We've been having super lovely weather in NE Scotland this week, and my paws are now feeling tip top, so on Saturday morning (I'm delighted to report) Gail decided to abandon the household chores and take me for a walk up Morven, long our favourite Deeside hill.
One learns, given the climate in these parts, to seize the moment.
Half way up the initial steep ascent, we ran in to a chap who Gail knows a bit through her work, who was out walking with his wife. It was a good excuse to stop for a breather, and it turns out this couple are both geologists and hail from the southwest of France, near the Pyrenees. Wife was ever so friendly and as she tickled my belly in a way I might describe as 'très agréable' her husband warned Gail to keep a close eye on me, as wife yearns for a dog and he said there was a danger I might be kidnapped.

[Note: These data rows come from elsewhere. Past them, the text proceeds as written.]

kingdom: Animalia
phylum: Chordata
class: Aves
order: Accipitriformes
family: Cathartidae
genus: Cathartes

You know what, I am thinking, would it really be so bad to be kidnapped by a French geologist and maybe end up living close to the Pyrenees?
I am imagining a life spent hiking in the dramatic mountain landscapes, enjoying croissants for petit dejeuner, a selection of smelly fromages for lunch and maybe cassoulet cooked with generous quantities of goose fat for dinner.
Gail could still come to visit and perhaps even fulfil a lifetime ambition of cycling up the
Col du Toumalet.
Who knows, I could get the chance to visit my blogging friends
Bob and Sophie and thank them properly for sending me that comfy
soft collar earlier in the year.
Oh and if I stay in France long enough, that nice young Monsieur Macron might yet permit me to retain my precious EU passport?
For some reason, when we reached the summit, Gail seemed keen to hold me tight …
… and was reluctant to let me get too close to the French couple (that's them, sat behind me in the picture below, sheltering from the inevitable wind).